Jessie J previously went vegan to tackle her health issues.

Jessie J has ditched her plant-based diet due to pregnancy cravings.

The 34-year-old recently shared a picture of herself enjoying a meaty meal at Joyce’s Jerk Joint Caribbean restaurant in London on her Instagram story. She wrote: “Most of my days vegan. Some days really not. Giving my body what it craves.”

The Domino singer is pregnant with her first child after suffering a miscarriage in November 2021.

Jessie J went vegan for her health

Jessie J went vegan in 2018 after doctors told her she’d never be able to have biological children.

She spoke about her transition in an interview with Plant-Based News.

“All women and men go through fertility issues, and it’s something that’s very empowering for me to talk about,” she told the publication.

“I had all these tests done, and basically the long and short of it was, ‘you manage the pain that you get, or you have to have a hysterectomy’.

“I decided to manage the pain and do it naturally. So four years ago, I cut out sugar from my diet to try and stop bacteria from building up in my body. Once I cut out sugar I realized how much I began to enjoy food when it was good for me – and it was balancing out everything – my health, my moods, my sleep.”

She later cut meat from her diet, but it took her a year to become a full-on vegan.

Pregnant women can do well on a vegan diet

While Jessie J may have gone back to eating meat, it is more to do with her cravings than to tackle any unforeseen nutritional deficiency.

The American Dietetic Association, the largest organization for nutritionists and dietitians, states that vegan diets are suitable for all stages of life, including pregnancy and lactation.

A mounting amount of research has demonstrated the potential risks of consuming animal-based foods during pregnancy and nursing, including mercury in seafood, high saturated fat and bacteria in meat and dairy, nitrates and additives in processed meats, and growth hormones in cheese. 

In fact, the U.S. Centers for Disease Control and Prevention (CDC) has recommended pregnant women and breastfeeding mothers avoid or significantly limit their intake of certain types of fish due to the potential mercury contamination.

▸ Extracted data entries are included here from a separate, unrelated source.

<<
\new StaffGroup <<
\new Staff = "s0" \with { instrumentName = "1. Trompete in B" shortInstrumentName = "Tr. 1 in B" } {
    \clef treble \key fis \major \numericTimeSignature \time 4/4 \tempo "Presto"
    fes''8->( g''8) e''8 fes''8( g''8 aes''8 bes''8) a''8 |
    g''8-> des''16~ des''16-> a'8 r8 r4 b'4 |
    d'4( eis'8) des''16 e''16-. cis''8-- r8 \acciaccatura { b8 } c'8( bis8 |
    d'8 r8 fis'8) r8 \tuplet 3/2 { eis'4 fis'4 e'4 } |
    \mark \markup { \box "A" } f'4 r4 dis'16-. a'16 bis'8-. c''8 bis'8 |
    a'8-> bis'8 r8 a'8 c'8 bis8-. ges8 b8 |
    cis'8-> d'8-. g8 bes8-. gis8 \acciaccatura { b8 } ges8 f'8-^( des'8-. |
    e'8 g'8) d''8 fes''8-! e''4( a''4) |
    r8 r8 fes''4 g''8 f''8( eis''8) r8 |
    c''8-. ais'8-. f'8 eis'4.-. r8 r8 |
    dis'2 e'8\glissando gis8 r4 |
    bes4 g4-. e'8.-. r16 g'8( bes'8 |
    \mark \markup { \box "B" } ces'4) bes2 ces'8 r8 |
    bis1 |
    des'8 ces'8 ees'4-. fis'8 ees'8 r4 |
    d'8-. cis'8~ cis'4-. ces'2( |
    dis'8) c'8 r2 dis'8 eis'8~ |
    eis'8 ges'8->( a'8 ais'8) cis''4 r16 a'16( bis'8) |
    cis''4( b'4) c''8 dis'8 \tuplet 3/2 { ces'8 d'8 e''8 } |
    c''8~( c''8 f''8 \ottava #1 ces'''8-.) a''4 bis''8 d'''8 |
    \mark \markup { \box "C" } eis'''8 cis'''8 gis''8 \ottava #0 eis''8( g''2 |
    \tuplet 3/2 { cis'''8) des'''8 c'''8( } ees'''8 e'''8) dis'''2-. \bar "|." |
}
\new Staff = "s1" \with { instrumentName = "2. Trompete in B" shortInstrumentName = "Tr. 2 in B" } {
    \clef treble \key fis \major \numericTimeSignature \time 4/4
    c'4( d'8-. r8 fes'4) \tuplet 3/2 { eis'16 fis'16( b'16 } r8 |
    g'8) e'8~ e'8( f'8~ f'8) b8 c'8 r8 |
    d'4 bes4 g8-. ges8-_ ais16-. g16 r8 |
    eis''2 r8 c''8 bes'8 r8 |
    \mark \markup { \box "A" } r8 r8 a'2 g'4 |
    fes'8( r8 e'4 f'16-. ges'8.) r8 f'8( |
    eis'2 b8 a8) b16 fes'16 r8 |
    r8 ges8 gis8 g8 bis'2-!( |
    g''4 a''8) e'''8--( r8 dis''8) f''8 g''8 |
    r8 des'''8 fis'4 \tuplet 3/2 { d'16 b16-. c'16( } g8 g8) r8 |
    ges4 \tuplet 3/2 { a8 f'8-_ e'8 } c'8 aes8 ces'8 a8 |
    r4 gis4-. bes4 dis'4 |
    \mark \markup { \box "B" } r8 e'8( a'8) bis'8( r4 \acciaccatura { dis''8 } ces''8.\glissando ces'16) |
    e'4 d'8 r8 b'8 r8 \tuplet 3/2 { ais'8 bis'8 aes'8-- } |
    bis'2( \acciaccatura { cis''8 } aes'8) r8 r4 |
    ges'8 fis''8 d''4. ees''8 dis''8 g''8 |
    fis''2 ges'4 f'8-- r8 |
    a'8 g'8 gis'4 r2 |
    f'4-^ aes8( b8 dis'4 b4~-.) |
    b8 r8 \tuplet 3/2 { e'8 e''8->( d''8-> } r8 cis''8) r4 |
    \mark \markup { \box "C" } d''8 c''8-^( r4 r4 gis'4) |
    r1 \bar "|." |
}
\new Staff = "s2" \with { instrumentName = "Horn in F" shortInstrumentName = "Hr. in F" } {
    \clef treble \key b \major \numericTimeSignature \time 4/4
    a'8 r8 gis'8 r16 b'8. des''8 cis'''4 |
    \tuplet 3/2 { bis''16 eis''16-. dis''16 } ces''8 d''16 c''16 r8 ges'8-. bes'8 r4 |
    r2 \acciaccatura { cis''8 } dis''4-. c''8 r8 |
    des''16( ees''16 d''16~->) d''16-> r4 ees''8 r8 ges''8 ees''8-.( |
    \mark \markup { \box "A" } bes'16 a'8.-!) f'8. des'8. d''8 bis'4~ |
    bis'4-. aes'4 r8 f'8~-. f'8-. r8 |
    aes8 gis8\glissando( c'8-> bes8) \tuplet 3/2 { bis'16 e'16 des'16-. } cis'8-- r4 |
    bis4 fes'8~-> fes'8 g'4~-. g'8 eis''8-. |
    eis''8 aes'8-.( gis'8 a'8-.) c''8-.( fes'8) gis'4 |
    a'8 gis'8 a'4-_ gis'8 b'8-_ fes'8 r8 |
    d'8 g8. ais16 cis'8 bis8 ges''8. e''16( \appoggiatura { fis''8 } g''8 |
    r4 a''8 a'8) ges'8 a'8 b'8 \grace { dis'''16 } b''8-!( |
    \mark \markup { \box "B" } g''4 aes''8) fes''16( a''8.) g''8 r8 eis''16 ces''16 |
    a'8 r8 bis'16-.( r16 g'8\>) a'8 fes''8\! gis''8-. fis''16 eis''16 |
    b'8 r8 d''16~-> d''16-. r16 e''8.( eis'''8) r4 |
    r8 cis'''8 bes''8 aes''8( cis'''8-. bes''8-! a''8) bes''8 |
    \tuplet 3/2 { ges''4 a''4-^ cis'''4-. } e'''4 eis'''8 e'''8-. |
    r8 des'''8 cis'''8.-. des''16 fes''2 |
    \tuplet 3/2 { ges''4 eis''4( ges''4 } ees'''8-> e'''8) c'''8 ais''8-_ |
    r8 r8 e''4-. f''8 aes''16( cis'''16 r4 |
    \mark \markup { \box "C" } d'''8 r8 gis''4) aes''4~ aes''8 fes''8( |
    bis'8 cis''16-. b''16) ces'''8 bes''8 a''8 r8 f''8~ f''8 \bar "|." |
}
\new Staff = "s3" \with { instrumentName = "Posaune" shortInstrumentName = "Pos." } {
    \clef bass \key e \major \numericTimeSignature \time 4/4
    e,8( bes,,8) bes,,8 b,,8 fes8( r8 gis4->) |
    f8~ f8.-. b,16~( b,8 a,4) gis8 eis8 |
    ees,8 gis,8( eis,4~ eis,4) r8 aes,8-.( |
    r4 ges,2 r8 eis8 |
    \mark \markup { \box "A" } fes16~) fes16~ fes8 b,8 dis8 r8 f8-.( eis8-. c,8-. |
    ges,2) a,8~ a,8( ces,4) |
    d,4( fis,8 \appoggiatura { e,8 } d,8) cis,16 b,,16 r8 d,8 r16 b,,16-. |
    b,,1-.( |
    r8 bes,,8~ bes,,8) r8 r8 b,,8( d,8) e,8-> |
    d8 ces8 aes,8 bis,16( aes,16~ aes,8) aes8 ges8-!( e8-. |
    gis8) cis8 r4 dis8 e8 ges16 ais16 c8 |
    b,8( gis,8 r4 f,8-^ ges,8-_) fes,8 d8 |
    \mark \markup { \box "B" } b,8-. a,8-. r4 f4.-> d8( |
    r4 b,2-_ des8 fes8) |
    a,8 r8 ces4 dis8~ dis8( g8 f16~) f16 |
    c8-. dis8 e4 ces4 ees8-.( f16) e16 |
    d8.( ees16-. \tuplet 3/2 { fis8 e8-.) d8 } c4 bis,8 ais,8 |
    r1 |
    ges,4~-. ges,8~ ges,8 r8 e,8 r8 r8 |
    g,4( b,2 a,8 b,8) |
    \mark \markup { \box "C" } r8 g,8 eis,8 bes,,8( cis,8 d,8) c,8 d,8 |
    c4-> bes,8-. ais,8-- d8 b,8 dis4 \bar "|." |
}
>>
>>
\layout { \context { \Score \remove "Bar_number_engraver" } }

“Not eating meat during gestation may even have upsides,” a New York Times report stated.

 “A vegetarian diet in the first trimester was linked to a lower risk of excessive gestational weight gain, a 2010 study found.” 

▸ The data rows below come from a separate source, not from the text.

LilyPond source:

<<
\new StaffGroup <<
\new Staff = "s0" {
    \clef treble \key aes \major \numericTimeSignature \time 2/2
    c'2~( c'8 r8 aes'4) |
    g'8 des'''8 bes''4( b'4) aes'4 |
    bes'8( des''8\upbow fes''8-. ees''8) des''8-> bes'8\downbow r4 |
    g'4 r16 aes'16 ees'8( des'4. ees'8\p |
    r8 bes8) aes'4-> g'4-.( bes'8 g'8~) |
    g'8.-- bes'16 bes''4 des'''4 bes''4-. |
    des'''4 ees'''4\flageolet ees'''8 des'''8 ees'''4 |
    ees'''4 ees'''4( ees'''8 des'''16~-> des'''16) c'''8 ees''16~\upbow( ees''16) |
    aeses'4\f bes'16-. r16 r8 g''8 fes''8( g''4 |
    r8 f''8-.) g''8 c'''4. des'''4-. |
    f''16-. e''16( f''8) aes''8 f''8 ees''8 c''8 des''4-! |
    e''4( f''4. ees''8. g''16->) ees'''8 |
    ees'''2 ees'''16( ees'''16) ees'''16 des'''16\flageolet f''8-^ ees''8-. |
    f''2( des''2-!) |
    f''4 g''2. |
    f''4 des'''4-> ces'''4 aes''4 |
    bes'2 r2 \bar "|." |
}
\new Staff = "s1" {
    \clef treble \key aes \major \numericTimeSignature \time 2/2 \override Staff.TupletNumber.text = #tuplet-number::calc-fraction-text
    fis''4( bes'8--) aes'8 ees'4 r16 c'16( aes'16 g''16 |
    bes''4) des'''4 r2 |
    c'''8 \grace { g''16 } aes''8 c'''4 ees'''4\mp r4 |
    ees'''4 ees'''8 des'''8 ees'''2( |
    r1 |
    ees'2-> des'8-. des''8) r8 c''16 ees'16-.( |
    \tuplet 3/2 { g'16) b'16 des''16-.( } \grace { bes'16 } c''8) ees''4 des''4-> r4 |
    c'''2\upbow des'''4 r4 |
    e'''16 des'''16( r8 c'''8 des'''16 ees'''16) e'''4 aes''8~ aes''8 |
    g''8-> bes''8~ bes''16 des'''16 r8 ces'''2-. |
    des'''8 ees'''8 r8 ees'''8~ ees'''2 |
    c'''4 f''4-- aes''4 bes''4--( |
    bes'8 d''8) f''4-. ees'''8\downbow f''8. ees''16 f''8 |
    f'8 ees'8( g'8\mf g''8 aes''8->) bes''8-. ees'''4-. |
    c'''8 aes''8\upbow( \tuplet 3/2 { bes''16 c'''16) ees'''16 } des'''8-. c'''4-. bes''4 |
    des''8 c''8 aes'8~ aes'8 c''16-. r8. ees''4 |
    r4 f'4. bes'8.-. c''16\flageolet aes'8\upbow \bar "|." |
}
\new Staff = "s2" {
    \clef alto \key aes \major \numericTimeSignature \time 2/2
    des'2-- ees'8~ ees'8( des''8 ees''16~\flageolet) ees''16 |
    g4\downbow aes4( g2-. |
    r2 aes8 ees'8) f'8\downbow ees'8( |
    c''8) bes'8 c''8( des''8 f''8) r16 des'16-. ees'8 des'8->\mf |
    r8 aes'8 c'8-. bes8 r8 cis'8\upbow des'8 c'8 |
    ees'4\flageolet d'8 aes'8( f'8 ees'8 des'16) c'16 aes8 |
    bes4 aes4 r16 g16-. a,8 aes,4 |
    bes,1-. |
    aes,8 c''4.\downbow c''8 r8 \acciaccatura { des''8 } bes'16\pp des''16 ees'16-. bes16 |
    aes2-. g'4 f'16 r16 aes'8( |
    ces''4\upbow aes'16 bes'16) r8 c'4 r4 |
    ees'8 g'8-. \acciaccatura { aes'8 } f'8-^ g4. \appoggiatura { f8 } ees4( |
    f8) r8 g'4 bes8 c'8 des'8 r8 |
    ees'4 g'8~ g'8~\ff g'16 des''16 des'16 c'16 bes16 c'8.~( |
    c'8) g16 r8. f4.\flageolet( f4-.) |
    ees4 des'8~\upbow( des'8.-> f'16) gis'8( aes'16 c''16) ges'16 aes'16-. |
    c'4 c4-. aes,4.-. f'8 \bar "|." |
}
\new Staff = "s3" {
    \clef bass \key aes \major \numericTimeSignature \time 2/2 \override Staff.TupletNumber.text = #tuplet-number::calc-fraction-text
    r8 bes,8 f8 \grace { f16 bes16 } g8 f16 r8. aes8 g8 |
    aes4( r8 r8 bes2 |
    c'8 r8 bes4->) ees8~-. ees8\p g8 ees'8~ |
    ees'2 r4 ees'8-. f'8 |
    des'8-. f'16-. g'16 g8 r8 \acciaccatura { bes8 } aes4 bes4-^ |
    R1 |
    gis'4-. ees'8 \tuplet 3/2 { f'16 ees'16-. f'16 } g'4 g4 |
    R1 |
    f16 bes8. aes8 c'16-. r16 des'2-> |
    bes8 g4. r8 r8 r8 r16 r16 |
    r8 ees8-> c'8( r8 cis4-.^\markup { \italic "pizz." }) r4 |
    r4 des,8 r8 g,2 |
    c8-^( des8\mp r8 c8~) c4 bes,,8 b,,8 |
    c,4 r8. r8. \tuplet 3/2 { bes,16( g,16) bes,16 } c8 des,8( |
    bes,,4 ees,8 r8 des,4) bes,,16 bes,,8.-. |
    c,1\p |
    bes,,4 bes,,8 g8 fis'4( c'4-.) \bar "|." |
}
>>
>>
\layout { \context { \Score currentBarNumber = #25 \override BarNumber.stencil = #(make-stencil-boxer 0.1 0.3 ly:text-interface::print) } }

According to Harvard Medical School, whole grains, healthy fats, and excellent protein packages are true fertility foods, and most of its suggestions focus on getting these macronutrients from plants.

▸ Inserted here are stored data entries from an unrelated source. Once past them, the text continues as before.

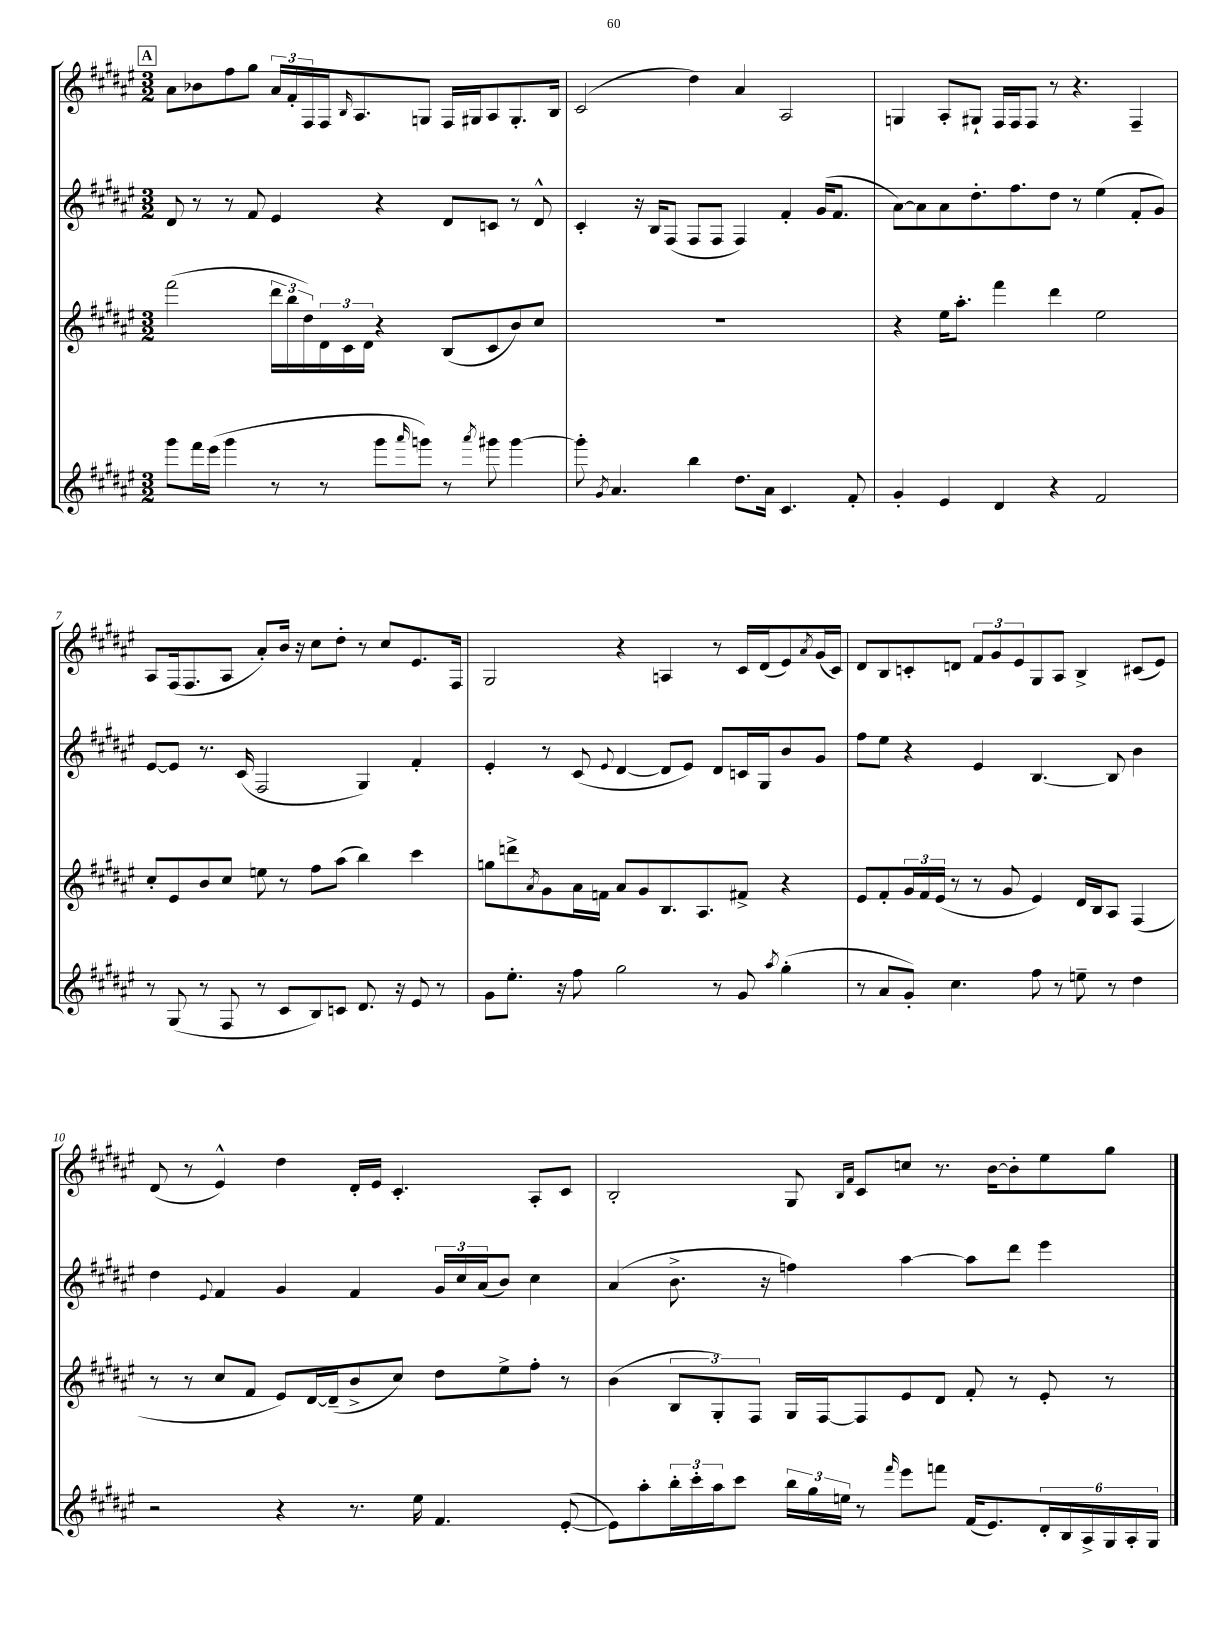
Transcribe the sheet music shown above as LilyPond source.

<<
\new StaffGroup <<
\new Staff = "s0" {
    \clef treble \key fis \major \numericTimeSignature \time 3/2
    \mark \markup { \box "A" } ais'8 bes'8 fis''8 gis''8 \tuplet 3/2 { ais'16 fis'16-. fis16 } fis16 \grace { b16 } ais8. g8 fis16 gis16 ais8 gis8.-. b16 |
    cis'2( dis''4) ais'4 ais2 |
    g4 ais8-. gis8-! fis16 fis16 fis8 r8 r4. fis4-- |
    ais8 fis16( fis8. ais8 ais'8-.) b'16 r16 cis''8 dis''8-. r8 cis''8 eis'8. fis16 |
    gis2 r4 a4 r8 cis'16 dis'16( eis'8) \acciaccatura { ais'8 } gis'16( cis'16) |
    dis'8 b8 c'8-. d'8 \tuplet 3/2 { fis'8 gis'8 eis'8 } gis8 ais8 b4-> cis'8( eis'8) |
    dis'8( r8 eis'4-^) dis''4 dis'16-. eis'16 cis'4.-. ais8-. cis'8 |
    b2-. gis8 \grace { b16 fis'16 } cis'8 c''8 r8. b'16~ b'8-. eis''8 gis''8 \bar "|." |
}
\new Staff = "s1" {
    \clef treble \key fis \major \numericTimeSignature \time 3/2
    \mark \markup { \box "A" } dis'8 r8 r8 fis'8 eis'4 r4 dis'8 c'8 r8 dis'8-^ |
    cis'4-. r16 b16 fis8( fis8 fis8 fis4) fis'4-. gis'16( fis'8. |
    ais'8~) ais'8 ais'8 dis''8.-. fis''8. dis''8 r8 eis''4( fis'8-. gis'8) |
    eis'8~ eis'8 r8. cis'16( fis2 gis4) fis'4-. |
    eis'4-. r8 cis'8( \appoggiatura { eis'8 } dis'4~ dis'8 eis'8) dis'8 c'16 gis16 b'8 gis'8 |
    fis''8 eis''8 r4 eis'4 b4.~ b8 b'4 |
    dis''4 \appoggiatura { eis'8 } fis'4 gis'4 fis'4 \tuplet 3/2 { gis'16 cis''16 ais'16( } b'8) cis''4 |
    ais'4( b'8.-> r16 f''4) ais''4~ ais''8 dis'''8 eis'''4 \bar "|." |
}
\new Staff = "s2" {
    \clef treble \key fis \major \numericTimeSignature \time 3/2
    \mark \markup { \box "A" } fis'''2( \tuplet 3/2 { dis'''16 b''16 dis''16) } \tuplet 3/2 { dis'16 cis'16 dis'16 } r4 b8( cis'8 b'8) cis''8 |
    R1. |
    r4 eis''16 ais''8.-. fis'''4 dis'''4 eis''2 |
    cis''8-. eis'8 b'8 cis''8 e''8 r8 fis''8 ais''8( b''4) cis'''4 |
    g''8 d'''8-> \acciaccatura { ais'8 } gis'8 ais'16 f'16 ais'8 gis'8 b8. ais8. fis'8-> r4 |
    eis'8 fis'8-. \tuplet 3/2 { gis'16 fis'16 eis'16( } r8 r8 gis'8 eis'4) dis'16 b16 ais8 fis4( |
    r8 r8 cis''8 fis'8 eis'8) dis'16~ dis'16--( b'8-> cis''8) dis''8 eis''8-> fis''8-. r8 |
    b'4( \tuplet 3/2 { b8 gis8-.) fis8 } gis16 fis16~ fis8 eis'8 dis'8 fis'8-. r8 eis'8-. r8 \bar "|." |
}
\new Staff = "s3" {
    \clef treble \key fis \major \numericTimeSignature \time 3/2
    \mark \markup { \box "A" } gis'''8 fis'''16 eis'''16( gis'''4 r8 r8 gis'''8 \grace { ais'''16 } g'''8) r8 \acciaccatura { ais'''8 } gis'''8 gis'''4~ |
    gis'''8-. \acciaccatura { gis'8 } ais'4. b''4 dis''8. ais'16 cis'4. fis'8-. |
    gis'4-. eis'4 dis'4 r4 fis'2 |
    r8 gis8( r8 fis8 r8 cis'8 b8) c'8 dis'8. r16 eis'8 r8 |
    gis'8 eis''8.-. r16 fis''8 gis''2 r8 gis'8 \acciaccatura { ais''8 } gis''4-.( |
    r8 ais'8 gis'8-.) cis''4. fis''8 r8 e''8-- r8 dis''4 |
    r2 r4 r8. eis''16 fis'4. eis'8~-.( |
    eis'8) ais''8-. \tuplet 3/2 { b''16-. cis'''16-. ais''16 } cis'''8 \tuplet 3/2 { b''16 gis''16 e''16 } r8 \grace { fis'''16 } eis'''8 f'''8 fis'16( eis'8.) \tuplet 6/4 { dis'16-. b16 ais16-> gis16 ais16-. gis16 } \bar "|." |
}
>>
>>
\layout { \context { \Score currentBarNumber = #4 } }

And experts point to a link between a plant-based diet during pregnancy and a decreased risk of complications, including gestational diabetes. For the increasing number of women choosing to start families later in life, this may help reduce some of the risks that are common for older women. It may also help improve fertility for both women and their male partners.

Moreover, most of our ancient civilization relied on plant-heavy diets, while experts note that veganism is a relatively new concept.

“We don’t have thousands of years of human tradition trial-and-erroring veganism in a cultural context,” scientist Sayward Rebhal told Insider.

“Vegetarianism, yes, but not veganism. Living this way is relatively new in human history, and like anything new, it’s going to be met with skepticism. Eventually, science will catch up, but for now, vegans have to deal with the reality that it’s human nature to be wary of anything new.”